I share the public interests groups’ fears of a slippery slope. As I write in “The Laws of Disruption,” since the advent of the Gutenberg Press, content industries have demonstrated an uncanny consistency in lobbying and litigating against every new consumer technology that threatens their control over distribution and use, including several that have, ironically, saved them from extinction.
Consumers are understandably wary of promises from their content providers and the entertainment industry that a small inconvenience is needed in order to give consumers what they want. There’s something frankly irritating not so much in the argument but in the tone with which the NCTA is making its case (“sounds like a slam dunk to me, but surprisingly, some object” NCTA head Kyle McSlarrow writes. Come on!)

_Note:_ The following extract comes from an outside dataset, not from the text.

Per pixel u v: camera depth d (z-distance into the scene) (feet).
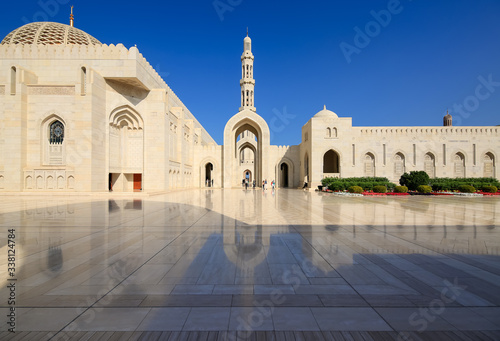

On the other hand, the SOC waiver, more narrowly defined, won’t take away any abilities or rights consumers have now. Though the analogy isn’t perfect, consumers who want to see HD broadcasts must buy HD television sets. The MPAA is arguing that it won’t offer pre-release movies if it can’t stop them from coming out an analog interface. (Technically, of course, they can come out that interface.)
Eventually, the 25 million analog-only TV sets left in the U.S. will be replaced anyway, and the “analog hole” will be plugged with more secure (though hardly bulletproof) digital technology. At that point the analogy is a little better: if you want the new service, you need to plug it into a port you will likely have and not one that you have but which isn’t permitted.
In the end, I’m with TiVo and Sony (both a content producer and a device manufacturer), who “now believes that under certain, very narrow, circumstances, SOC could bring benefits to consumers that on balance would outweigh any potential drawbacks.”
At the same time, I’d sure like to see Hollywood and its partners stop listening to consumers with such a tin ear. If they devoted even a fraction of the energy they put into trying to control the uncontrollable into experimenting with a holistic approach to offering access through all the channels—media, on-demand, virtual libraries, etc.—consumers are interested in, these fights could largely be avoided. Profits would be higher and more secure, and the pressure for piracy would be greatly diminished.
As Internet Research Group’s Peter Christy puts it, “The Internet is playing a fascinating role here by enabling experimentation. In the end the content owners are king, and their objective is maximum revenue capture from a menu of distribution alternatives. I think they are starting to know enough data not to act in way that will cost them money.”
I’m not quite that optimistic. But I hope he’s right.